The mobile applications for fuel cell technology are slowly
starting to come into focus for Toshiba. The company, which began fuel cell
development four years ago, has demonstrated a working prototype "dock
style" fuel cell which can power a Portege notebook for up to 10 hours.
Toshiba has developed a program which displays to users how
much fuel is remaining in the tank. The company has also taken many precautions
to ease the concerns over the methane being in such close proximity to the
notebook. In addition, Toshiba has made the actual fuel cell unit durable
enough to withstand abuse without leaking. "We've dropped it on its front,
its back, its edges, and we've found it to be extremely strong," said
Tomoaki Arimura of Toshiba's Methanol Fuel Cell Group.

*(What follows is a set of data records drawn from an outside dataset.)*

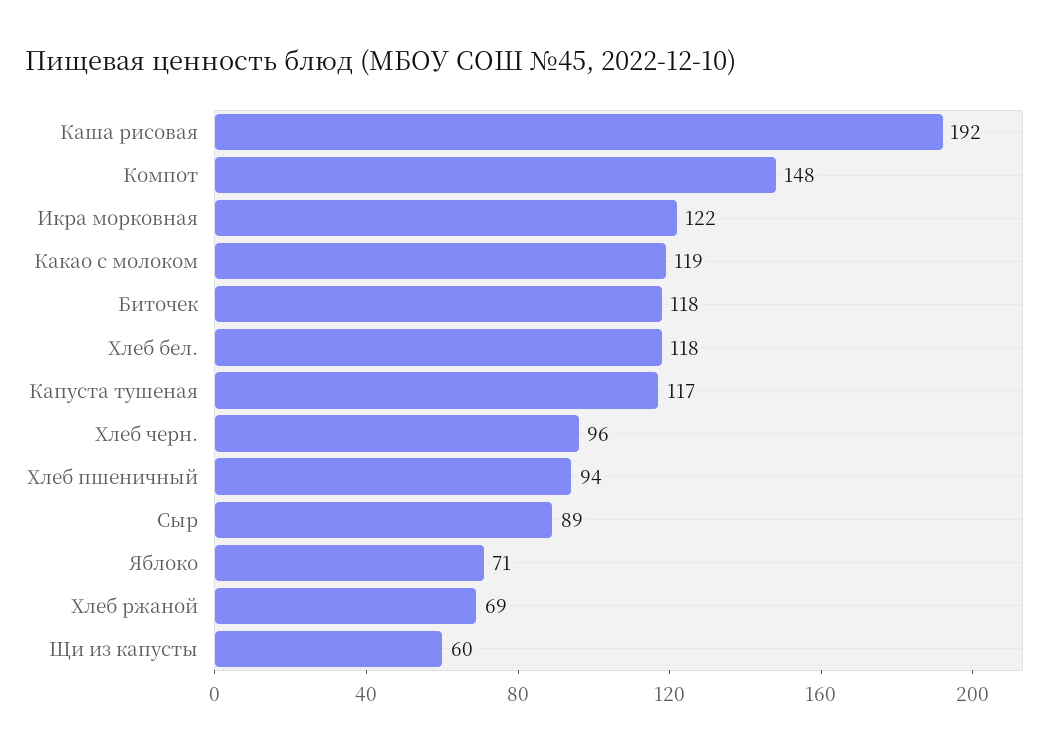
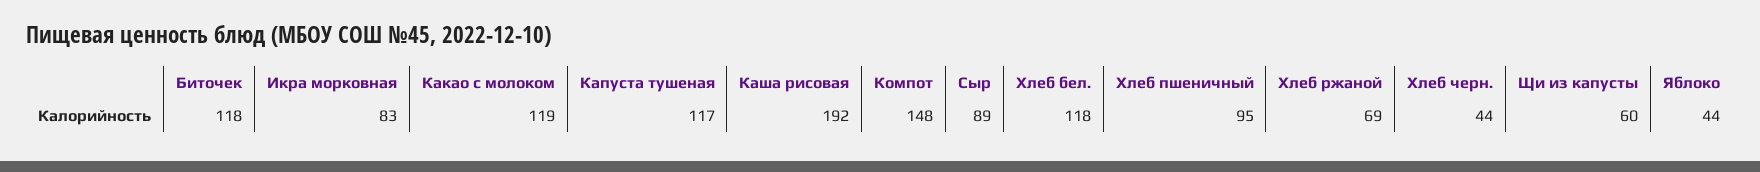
  {
    "Каша рисовая": 192,
    "Компот": 148,
-   "Икра морковная": 122,
+   "Икра морковная": 83,
    "Какао с молоком": 119,
    "Биточек": 118,
    "Хлеб бел.": 118,
    "Капуста тушеная": 117,
-   "Хлеб черн.": 96,
+   "Хлеб черн.": 44,
-   "Хлеб пшеничный": 94,
+   "Хлеб пшеничный": 95,
    "Сыр": 89,
-   "Яблоко": 71,
+   "Яблоко": 44,
    "Хлеб ржаной": 69,
    "Щи из капусты": 60
  }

But while most of the
reaction to the system has been positive, there have been a few downsides found
in trial testing. From BBC News:
The trials also
highlighted the model's rough edges. The first becomes apparent as soon as it
is switched on. There are small but constant whirring noises and the persistent
sounds of tiny clicks made by the pump and valves. Some people may find such
noises irritating. Feedback from the trials showed that some thought the shape
and size of the refills inconvenient.
Toshiba is also working on a "flat-bed" fuel cell which
sits under the notebook. The company showed a pre-commercial prototype at CES.
Advances have to be made in miniaturization of the fuel pump, valves and other
components to make this style of fuel cell viable. The company wants to
eventually shrink the components down to the point where they could actually
fit within the body of the notebook.